Insights into the multiple active sites in Bi-Co bimetallic oxide for a deeper understanding of nitrate electroreduction to ammonia

The electrochemical nitrate reduction reaction (NO 3 RR) is a promising approach for nitrate removal and NH 3 production at ambient conditions. The development of various types of efficient electrocatalysts, especially bimetallic oxides with the advantages of superior durability and excellent catalytic activity, have become a research focus. However, the analysis of active sites for bimetallic oxide catalysts either emphasizes the role of bimetallic interactions or focuses on the role of oxygen vacancies (OVs), resulting in a lack of thoroughness. Herein, a Bi-Co bimetallic oxide (BCO) was constructed for NO 3 RR, illustrating 1.5∼7.8 folds higher NH 3 yield rate than those of commercial single metal oxide (Bi 2 O 3 , Co 3 O 4 ).

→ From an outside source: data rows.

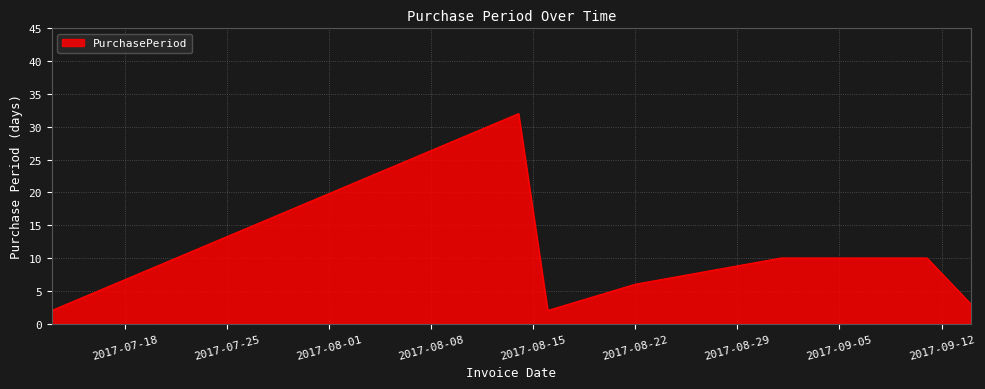

What is the greatest value displayed?

32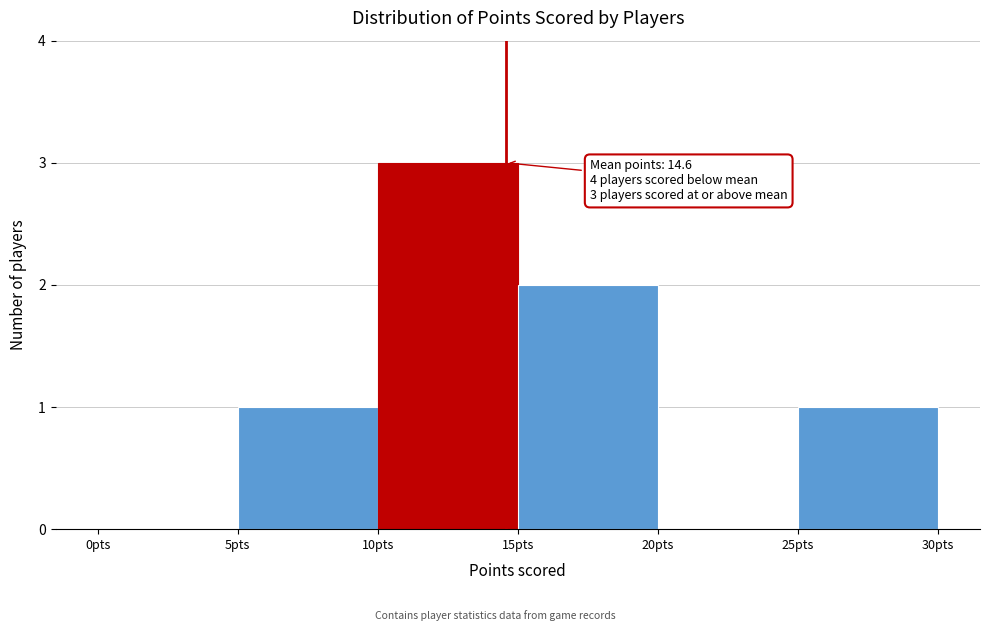

Which range on the x-axis has the tallest bar?

10 to 15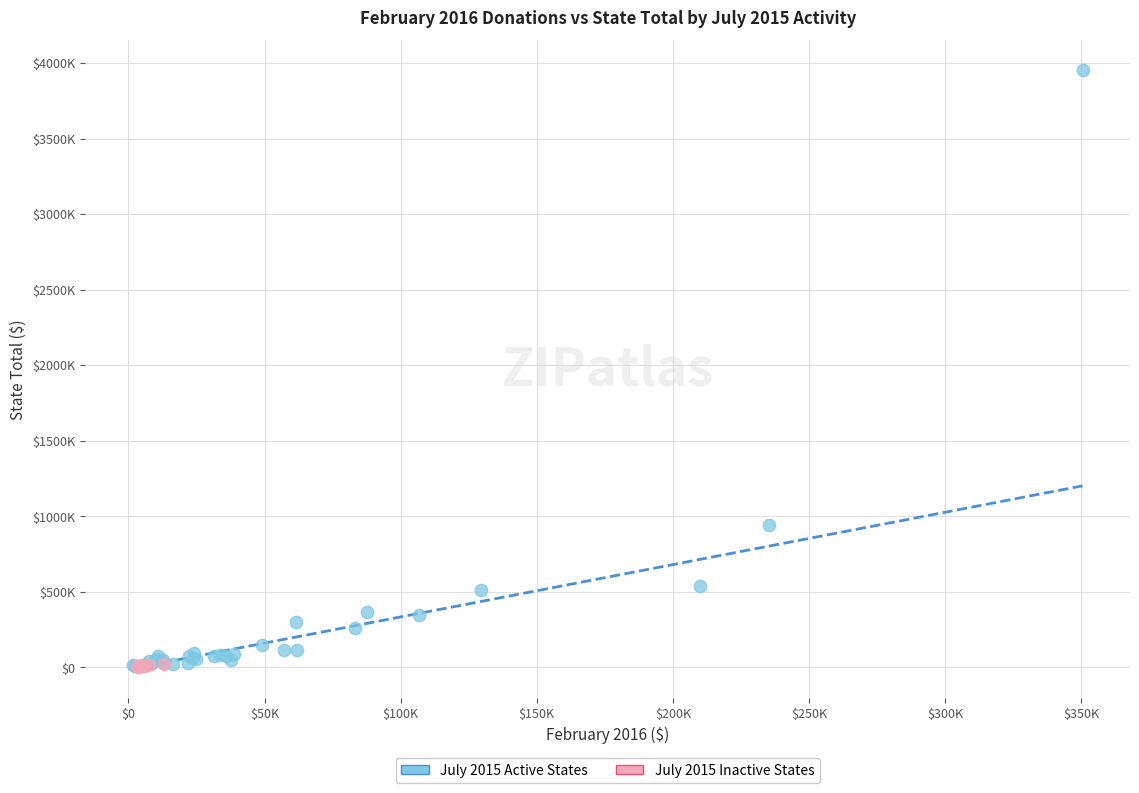

What are all the series names shown in the legend?

July 2015 Active States, July 2015 Inactive States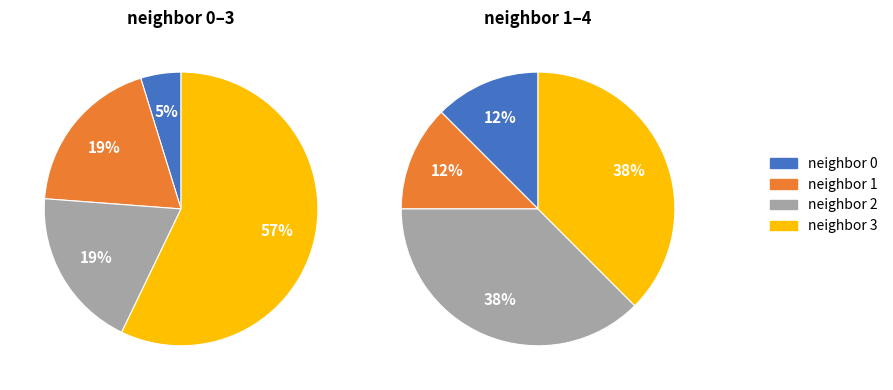

Rank the categories by value from lowest to highest.

0, 1, 2, 3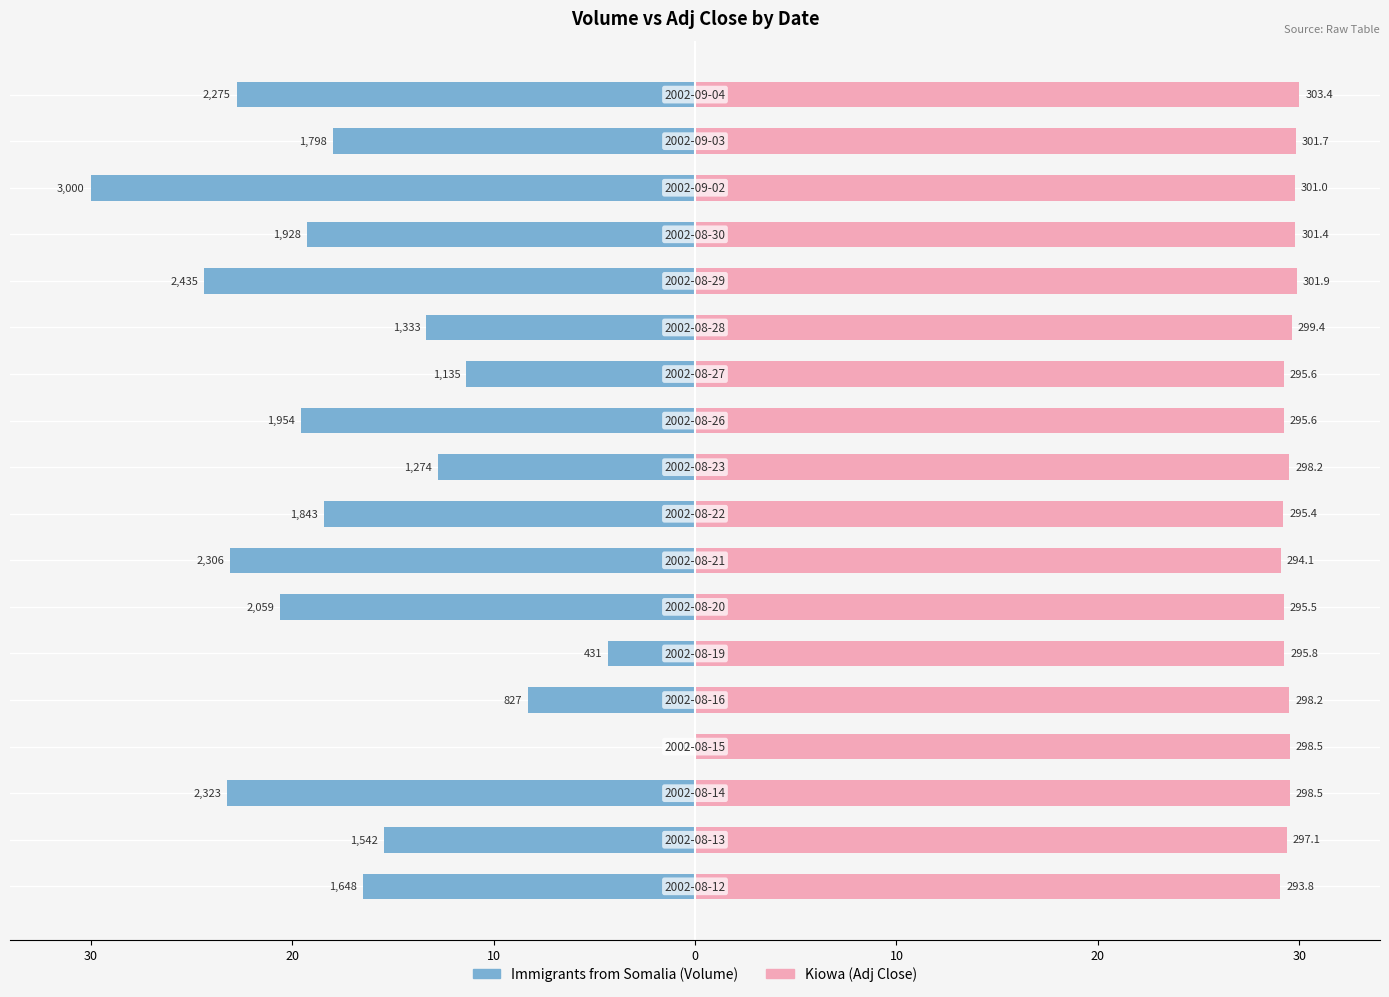

What is the maximum value shown in the chart?

30.0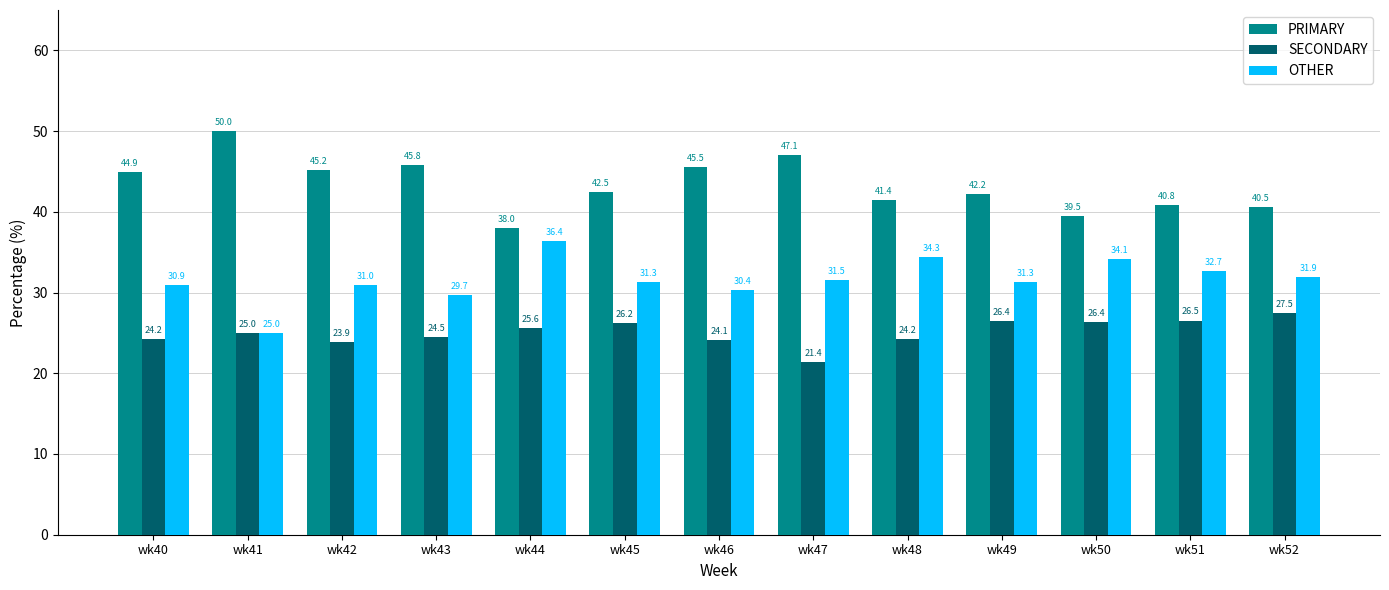

Which label corresponds to the smallest value in the chart?

wk47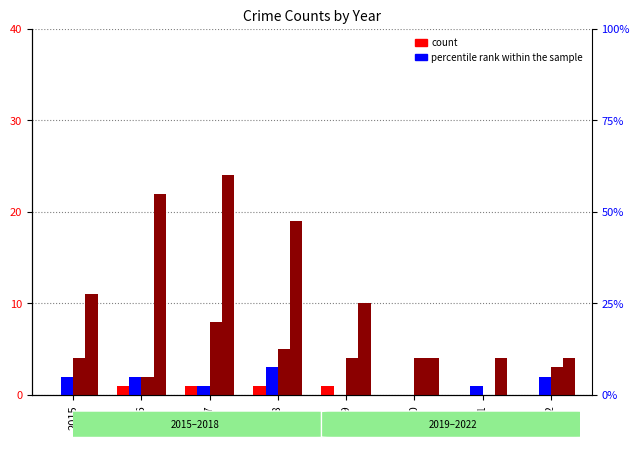

How many distinct data groups are displayed?

4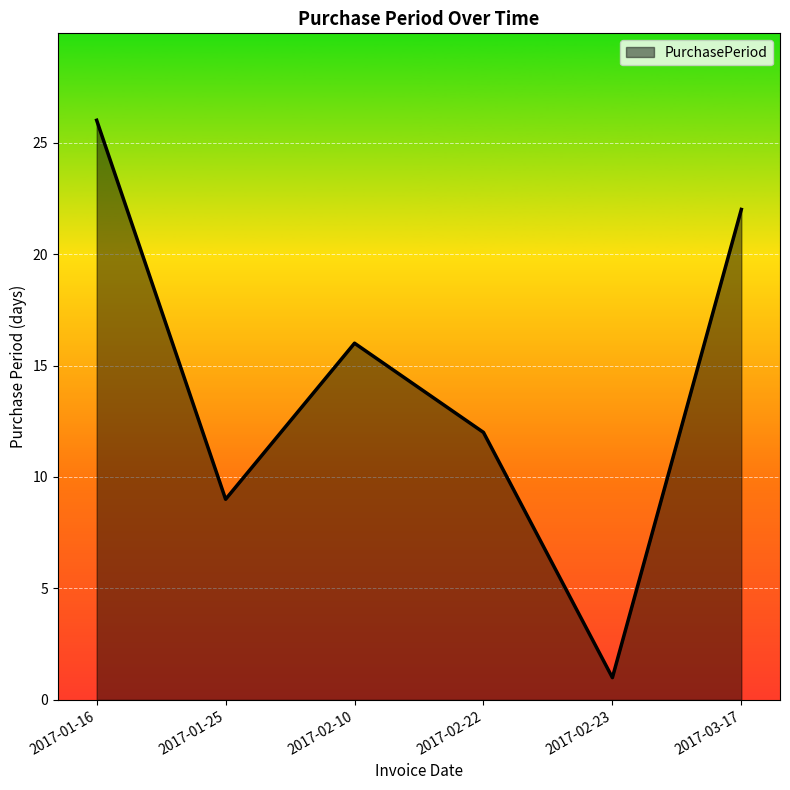

How many interior local peaks (higher than both neighbors) does the data have?

1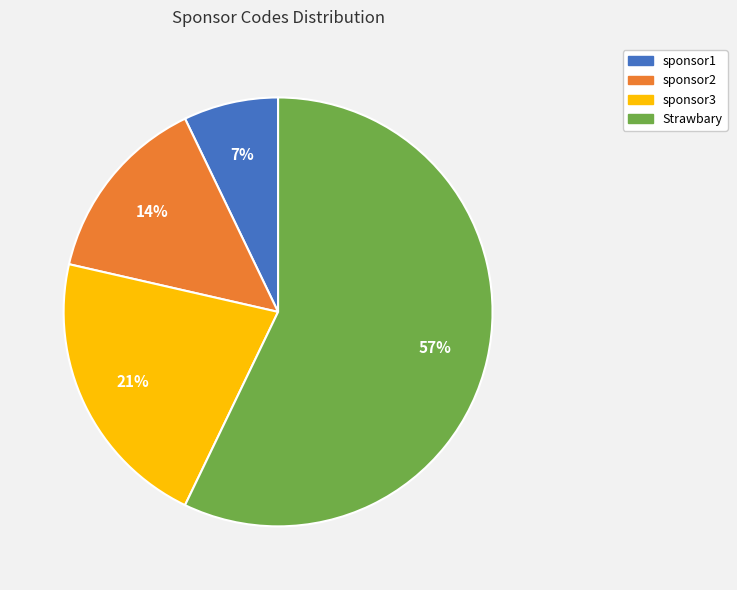

Between sponsor2 and sponsor1, which is larger?

sponsor2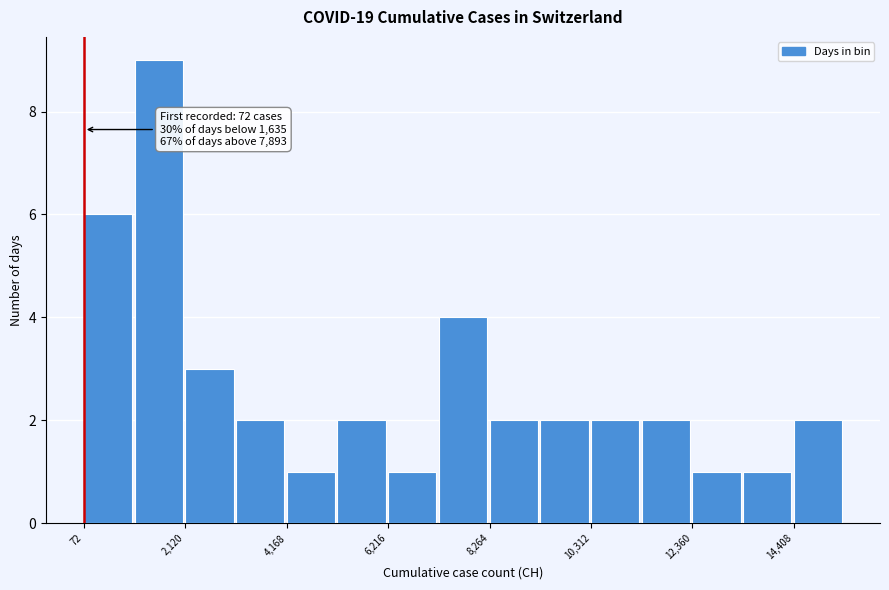

Read against the x-axis, roughly where is the centre of the tallest bar?

1500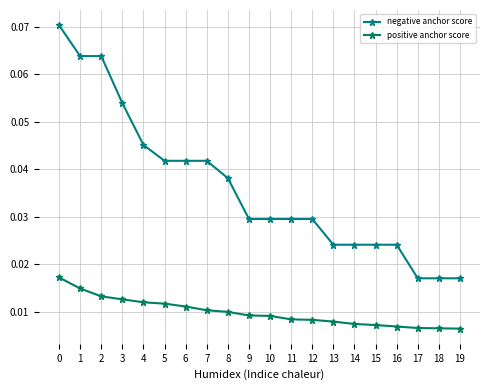

Is this an area chart (filled region under the line)?

No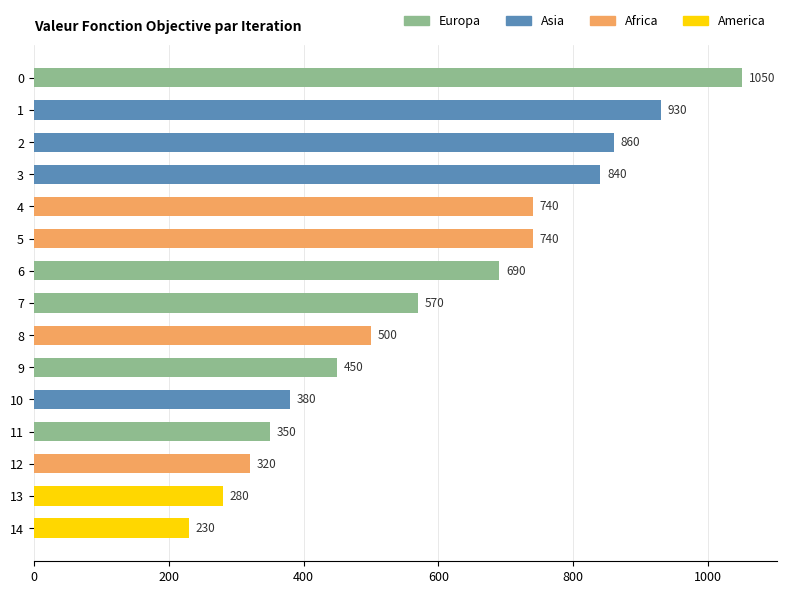

What is the change in value from 0 to 10?

-670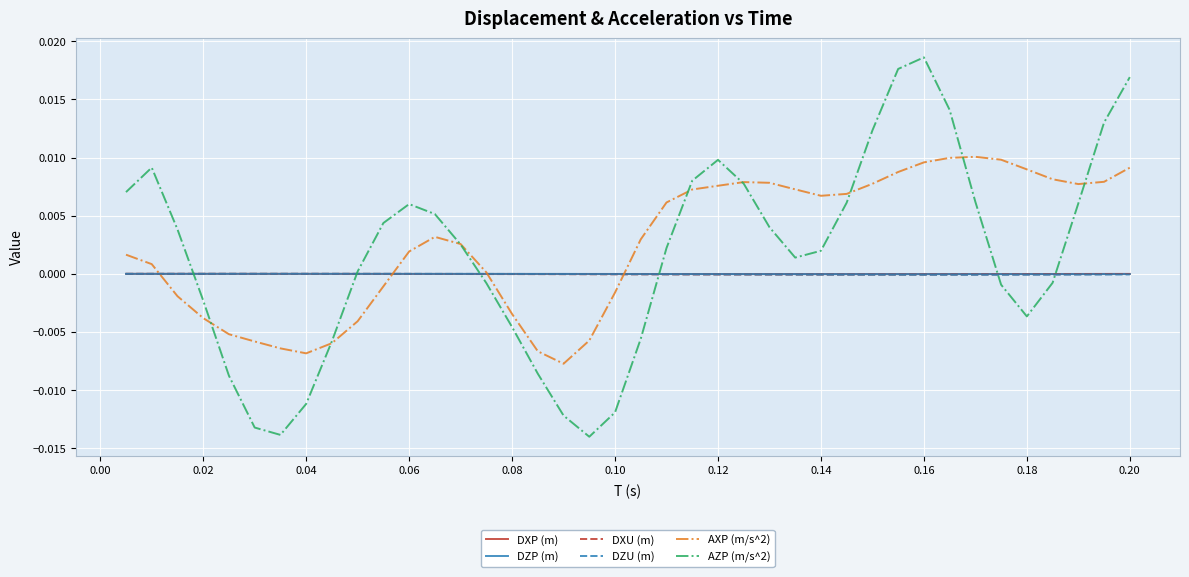

Which series has the largest range (max minus min)?

AZP (m/s^2)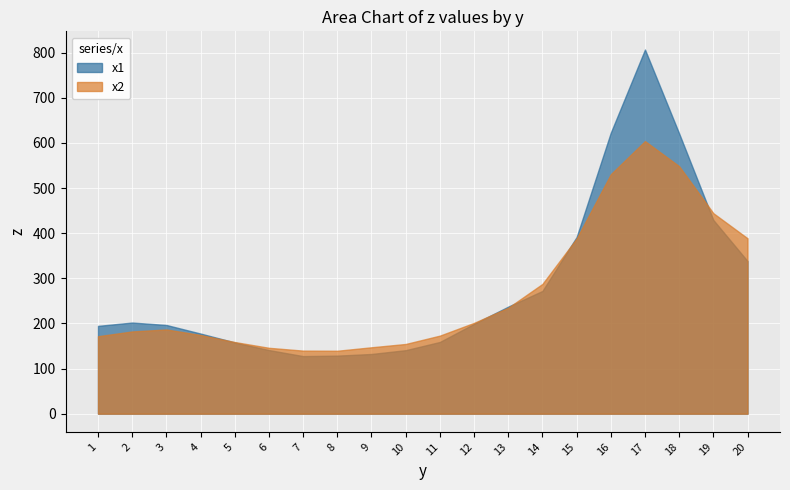

How many lines are shown in the chart?

2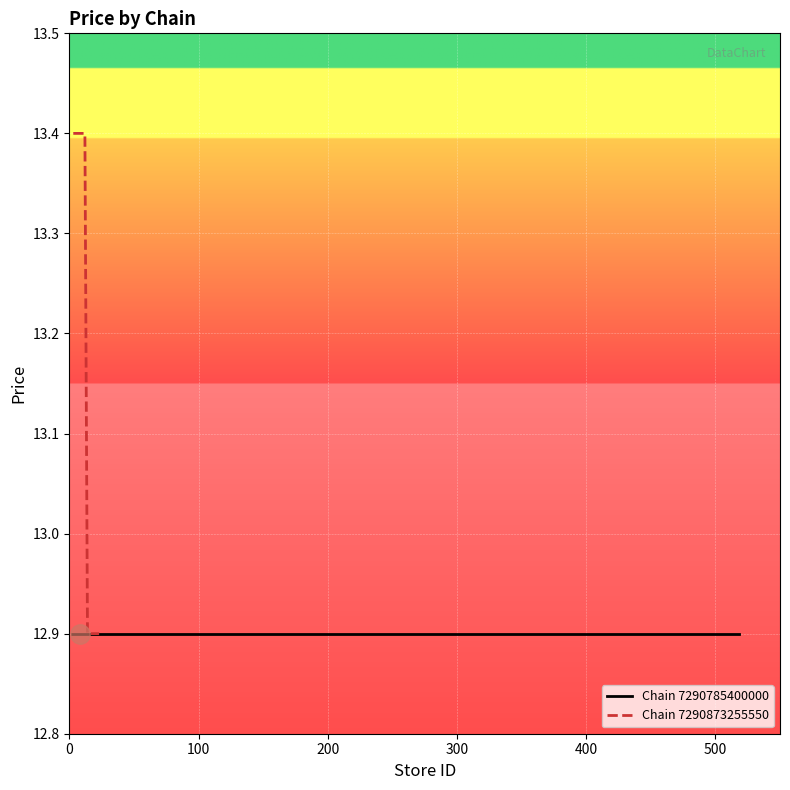

Which has a higher value, 3 or 13?

3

The NO 3 RR pathway by BCO was explored according to H* capture test, DEMS, and isotope labeling experiment. An in-situ Raman test showed the structure evolution of BCO during NO 3 RR, and therefore the catalytic sites of BCO were further identified according to physical characteristics before and after NO 3 RR. Results suggest that Bi 0 , OVs and amorphous Co oxide as the real active sites play a vital role in nitrate electroreduction. Furthermore, research on 25 articles also indicates the presence of multiple catalytic sites in bimetallic oxides for NO 3 RR. This study provides a new and comprehensive insight into the active sites identification for the type of bimetallic oxide NO 3 RR electrocatalysts.